然后,自定义 generate_bounty 方法,以提交 EICAR 和非 EICAR:

    async def generate_bounties(self, chain):
        """Submit either the EICAR test string or a benign sample

        Args:
            chain (str): Chain sample is being requested from
        """
        amount = await self.client.bounties.parameters[chain].get('bounty_amount_minimum')

        while True:
            try:
                filename, content = random.choice(ARTIFACTS)
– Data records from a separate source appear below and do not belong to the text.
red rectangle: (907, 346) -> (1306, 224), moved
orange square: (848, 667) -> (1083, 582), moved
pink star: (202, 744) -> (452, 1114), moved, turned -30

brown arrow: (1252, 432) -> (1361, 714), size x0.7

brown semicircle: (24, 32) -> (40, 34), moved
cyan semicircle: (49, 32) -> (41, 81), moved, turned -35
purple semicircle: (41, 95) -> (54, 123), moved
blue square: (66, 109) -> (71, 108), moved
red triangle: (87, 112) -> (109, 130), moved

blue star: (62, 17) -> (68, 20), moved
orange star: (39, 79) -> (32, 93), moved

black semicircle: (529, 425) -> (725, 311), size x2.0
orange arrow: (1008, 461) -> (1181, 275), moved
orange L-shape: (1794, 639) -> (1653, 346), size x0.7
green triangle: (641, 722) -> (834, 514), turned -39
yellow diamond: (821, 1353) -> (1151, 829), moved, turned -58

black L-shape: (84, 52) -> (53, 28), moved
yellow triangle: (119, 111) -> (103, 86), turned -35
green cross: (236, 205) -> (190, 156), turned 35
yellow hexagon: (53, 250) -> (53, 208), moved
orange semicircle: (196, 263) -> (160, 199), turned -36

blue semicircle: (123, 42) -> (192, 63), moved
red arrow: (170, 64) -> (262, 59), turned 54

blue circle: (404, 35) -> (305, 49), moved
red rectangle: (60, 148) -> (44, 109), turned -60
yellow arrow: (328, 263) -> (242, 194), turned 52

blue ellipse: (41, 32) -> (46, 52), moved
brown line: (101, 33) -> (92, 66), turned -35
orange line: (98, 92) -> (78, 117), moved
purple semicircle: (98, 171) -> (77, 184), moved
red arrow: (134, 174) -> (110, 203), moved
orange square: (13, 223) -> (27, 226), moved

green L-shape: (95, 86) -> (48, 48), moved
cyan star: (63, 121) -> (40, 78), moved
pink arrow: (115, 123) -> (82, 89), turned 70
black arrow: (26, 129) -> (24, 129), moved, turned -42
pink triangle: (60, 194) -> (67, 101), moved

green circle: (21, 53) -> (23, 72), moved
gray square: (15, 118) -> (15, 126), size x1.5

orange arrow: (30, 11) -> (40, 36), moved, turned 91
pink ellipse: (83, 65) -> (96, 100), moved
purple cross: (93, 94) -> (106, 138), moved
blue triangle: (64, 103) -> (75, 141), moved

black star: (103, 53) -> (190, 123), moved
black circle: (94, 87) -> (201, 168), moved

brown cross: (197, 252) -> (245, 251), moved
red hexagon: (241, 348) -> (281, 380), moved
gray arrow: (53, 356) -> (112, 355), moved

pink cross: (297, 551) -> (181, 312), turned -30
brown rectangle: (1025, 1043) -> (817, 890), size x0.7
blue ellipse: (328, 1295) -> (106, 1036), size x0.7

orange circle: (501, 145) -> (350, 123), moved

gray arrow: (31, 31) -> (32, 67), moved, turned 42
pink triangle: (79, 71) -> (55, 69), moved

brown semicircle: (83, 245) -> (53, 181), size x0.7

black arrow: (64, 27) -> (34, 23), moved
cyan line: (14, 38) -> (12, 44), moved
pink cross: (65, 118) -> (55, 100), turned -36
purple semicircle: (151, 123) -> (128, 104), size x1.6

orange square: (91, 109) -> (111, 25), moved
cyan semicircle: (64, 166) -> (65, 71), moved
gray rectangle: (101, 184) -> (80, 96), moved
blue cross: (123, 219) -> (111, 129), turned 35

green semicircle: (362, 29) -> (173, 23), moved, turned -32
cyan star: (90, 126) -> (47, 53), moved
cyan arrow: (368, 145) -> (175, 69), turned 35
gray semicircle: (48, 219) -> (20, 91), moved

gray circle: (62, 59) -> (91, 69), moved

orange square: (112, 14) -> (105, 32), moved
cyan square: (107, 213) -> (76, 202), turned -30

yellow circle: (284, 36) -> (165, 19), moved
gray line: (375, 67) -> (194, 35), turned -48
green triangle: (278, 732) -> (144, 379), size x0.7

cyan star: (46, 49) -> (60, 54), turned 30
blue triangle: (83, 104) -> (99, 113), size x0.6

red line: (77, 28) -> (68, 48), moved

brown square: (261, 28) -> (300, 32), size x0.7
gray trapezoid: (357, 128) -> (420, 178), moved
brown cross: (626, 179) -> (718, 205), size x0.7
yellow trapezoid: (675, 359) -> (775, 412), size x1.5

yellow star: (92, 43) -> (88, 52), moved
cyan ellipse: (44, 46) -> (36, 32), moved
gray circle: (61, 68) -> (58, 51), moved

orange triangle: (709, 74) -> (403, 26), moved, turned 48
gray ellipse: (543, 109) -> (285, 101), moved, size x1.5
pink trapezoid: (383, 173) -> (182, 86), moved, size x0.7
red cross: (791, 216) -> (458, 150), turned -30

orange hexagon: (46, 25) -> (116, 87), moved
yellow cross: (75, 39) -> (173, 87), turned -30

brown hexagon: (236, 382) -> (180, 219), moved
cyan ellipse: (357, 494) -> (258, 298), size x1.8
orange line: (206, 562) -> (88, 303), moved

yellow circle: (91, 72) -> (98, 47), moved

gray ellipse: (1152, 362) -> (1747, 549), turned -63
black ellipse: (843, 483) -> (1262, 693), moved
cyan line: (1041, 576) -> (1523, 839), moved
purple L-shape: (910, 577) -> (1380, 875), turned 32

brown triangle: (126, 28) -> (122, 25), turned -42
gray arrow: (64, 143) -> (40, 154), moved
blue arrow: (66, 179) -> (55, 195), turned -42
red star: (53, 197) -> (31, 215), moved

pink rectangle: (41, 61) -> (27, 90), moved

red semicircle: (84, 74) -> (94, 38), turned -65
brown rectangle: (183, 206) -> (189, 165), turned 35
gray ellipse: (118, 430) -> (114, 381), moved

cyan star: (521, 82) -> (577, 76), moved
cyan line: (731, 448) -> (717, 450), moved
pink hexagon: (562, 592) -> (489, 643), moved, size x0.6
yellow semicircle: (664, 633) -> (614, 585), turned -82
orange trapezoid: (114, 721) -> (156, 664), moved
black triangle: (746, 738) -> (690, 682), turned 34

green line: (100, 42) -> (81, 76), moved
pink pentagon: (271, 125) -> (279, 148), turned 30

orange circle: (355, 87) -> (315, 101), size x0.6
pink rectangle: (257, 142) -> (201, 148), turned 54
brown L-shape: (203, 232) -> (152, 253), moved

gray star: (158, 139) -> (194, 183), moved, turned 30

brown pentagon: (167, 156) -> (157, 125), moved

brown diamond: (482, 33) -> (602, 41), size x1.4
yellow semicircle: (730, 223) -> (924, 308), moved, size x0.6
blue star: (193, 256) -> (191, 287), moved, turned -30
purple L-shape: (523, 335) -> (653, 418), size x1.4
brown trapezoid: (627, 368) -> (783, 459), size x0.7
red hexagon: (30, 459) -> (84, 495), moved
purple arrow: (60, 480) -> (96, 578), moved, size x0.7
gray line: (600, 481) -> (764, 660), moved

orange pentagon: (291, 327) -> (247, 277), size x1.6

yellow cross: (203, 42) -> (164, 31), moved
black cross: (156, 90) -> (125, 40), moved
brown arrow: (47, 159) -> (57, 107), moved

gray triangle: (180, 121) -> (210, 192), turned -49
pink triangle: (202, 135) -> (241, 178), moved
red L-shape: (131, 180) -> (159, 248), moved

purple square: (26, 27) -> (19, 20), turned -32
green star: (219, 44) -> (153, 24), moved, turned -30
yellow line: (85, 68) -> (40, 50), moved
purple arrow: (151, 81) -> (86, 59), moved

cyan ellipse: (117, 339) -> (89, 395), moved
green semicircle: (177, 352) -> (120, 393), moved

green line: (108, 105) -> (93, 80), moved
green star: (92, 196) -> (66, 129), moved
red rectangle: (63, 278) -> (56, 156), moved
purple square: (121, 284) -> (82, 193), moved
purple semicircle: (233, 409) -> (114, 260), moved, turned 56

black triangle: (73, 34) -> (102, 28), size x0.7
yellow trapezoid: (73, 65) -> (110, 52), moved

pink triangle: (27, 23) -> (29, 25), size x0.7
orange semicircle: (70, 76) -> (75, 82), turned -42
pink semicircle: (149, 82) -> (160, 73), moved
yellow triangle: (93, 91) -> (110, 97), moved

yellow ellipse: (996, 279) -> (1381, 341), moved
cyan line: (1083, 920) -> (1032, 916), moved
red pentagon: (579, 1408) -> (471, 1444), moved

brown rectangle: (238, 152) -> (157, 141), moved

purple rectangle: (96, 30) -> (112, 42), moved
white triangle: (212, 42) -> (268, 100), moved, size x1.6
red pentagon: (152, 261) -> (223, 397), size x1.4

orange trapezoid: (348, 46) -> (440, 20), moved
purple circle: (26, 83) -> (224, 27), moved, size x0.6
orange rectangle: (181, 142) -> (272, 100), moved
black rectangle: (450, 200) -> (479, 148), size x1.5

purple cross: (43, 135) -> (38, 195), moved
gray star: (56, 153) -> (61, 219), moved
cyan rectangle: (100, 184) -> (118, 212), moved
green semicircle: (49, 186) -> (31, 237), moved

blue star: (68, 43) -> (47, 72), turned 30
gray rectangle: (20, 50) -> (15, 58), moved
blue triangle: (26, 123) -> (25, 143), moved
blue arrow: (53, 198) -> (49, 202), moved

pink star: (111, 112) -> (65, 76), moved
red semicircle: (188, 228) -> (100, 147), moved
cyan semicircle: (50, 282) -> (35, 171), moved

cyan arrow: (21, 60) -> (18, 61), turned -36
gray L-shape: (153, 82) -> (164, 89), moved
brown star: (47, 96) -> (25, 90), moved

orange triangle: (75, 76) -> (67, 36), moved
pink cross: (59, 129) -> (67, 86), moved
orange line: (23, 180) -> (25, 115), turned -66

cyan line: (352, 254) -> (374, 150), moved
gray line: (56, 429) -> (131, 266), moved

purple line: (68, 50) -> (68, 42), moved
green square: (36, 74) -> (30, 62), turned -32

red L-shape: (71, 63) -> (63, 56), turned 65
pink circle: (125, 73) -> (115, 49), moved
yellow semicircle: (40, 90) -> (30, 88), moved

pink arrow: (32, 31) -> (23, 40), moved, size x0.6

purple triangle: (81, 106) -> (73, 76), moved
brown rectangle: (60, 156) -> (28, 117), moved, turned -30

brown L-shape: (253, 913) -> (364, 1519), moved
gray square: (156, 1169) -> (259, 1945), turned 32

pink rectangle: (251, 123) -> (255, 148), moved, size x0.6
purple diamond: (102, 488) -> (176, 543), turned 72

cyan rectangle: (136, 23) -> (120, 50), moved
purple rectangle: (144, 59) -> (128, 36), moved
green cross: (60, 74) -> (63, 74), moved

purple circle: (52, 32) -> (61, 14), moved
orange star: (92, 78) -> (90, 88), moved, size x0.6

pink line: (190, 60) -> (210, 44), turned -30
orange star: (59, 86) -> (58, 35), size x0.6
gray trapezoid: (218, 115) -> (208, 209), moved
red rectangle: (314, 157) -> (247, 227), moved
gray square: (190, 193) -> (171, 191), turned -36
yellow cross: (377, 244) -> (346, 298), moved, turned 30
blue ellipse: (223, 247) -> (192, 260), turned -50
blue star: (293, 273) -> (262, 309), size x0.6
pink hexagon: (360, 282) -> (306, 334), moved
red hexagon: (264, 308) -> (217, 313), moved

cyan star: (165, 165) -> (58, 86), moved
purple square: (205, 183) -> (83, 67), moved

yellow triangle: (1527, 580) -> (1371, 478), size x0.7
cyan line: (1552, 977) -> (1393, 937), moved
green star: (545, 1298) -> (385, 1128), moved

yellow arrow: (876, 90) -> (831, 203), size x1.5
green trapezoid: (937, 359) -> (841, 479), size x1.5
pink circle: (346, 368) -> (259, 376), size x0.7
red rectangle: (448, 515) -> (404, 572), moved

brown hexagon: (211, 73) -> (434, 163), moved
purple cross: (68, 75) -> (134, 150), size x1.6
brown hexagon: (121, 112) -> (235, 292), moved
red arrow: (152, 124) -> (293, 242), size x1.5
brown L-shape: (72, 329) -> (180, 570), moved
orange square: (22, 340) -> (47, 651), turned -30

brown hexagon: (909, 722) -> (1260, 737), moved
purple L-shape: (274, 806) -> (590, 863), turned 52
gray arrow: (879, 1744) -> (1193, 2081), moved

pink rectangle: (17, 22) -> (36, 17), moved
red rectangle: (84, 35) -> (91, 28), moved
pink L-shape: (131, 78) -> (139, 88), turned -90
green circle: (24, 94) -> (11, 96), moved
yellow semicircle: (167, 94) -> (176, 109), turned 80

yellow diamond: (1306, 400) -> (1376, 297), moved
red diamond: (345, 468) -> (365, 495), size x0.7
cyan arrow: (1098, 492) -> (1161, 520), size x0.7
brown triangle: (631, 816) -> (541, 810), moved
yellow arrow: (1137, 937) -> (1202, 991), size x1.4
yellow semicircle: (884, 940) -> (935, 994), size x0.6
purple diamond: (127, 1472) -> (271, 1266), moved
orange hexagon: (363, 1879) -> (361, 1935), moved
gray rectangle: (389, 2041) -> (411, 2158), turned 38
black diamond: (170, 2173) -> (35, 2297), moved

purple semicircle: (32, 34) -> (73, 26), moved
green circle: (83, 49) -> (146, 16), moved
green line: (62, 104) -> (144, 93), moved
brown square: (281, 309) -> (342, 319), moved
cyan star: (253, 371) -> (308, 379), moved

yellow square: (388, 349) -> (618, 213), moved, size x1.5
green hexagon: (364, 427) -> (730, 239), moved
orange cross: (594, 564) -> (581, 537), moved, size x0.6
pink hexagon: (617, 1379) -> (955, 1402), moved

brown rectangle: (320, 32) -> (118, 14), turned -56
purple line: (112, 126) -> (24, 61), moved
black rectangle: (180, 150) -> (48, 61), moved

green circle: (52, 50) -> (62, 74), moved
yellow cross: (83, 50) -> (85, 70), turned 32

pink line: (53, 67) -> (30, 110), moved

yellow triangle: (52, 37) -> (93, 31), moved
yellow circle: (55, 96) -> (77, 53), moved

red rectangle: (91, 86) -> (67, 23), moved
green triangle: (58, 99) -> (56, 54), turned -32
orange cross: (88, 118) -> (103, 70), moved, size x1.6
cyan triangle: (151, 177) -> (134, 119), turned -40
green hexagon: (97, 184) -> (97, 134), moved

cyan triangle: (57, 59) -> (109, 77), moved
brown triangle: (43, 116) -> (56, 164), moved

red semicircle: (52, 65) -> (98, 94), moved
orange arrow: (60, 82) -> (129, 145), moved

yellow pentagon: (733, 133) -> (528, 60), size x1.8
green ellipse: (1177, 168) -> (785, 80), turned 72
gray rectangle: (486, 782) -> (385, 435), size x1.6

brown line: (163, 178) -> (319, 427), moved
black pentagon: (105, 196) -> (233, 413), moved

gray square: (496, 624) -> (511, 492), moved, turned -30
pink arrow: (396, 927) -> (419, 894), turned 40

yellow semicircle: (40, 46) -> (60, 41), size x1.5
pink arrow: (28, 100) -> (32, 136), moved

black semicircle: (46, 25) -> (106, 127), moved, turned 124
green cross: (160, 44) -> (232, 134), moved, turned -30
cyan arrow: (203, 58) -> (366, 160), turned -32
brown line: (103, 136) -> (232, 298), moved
                logger.info('Submitting %s', filename)
                ipfs_uri = await self.client.post_artifacts([(filename, content)])
                if not ipfs_uri:
                    logger.error('Error uploading artifact to IPFS, continuing')
                    continue

                await self.push_bounty(amount, ipfs_uri, BOUNTY_TEST_DURATION_BLOCKS, chain)
            except CancelledError:
                logger.warning('Cancel requested')
                break
            except Exception:
                logger.exception('Exception in bounty generation task, continuing')
                continue

Once these changes are made, you now have an EICAR Ambassador built on participant-template!

Next, we'll consider some real-world concerns that go beyond the current scope of this document and then test our EICAR-submitting Ambassador.


Production Ambassador Considerations

The eicar.py and filesystem.py Ambassadors are proof of concepts that do not address many requirements desirable of production Ambassadors, including, but not limited to:

  1. 面向消费者的 API*
  2. 与多个社区交谈的能力
  3. 跟踪消费者请求的手段,达到限制费率和记账等目的
  4. 可扩展的基础设施,根据需求进行调整,确保低延迟和高吞吐速率
  5. 过去的查询和结果的可扩展存档,哈希搜索、查杀和其他功能在此基础上创建

Ready to build your ambassador and serve as your clients' window into the PolySwarm marketplace?

I want to build an Ambassador →

Ambassadors are only supported under Linux.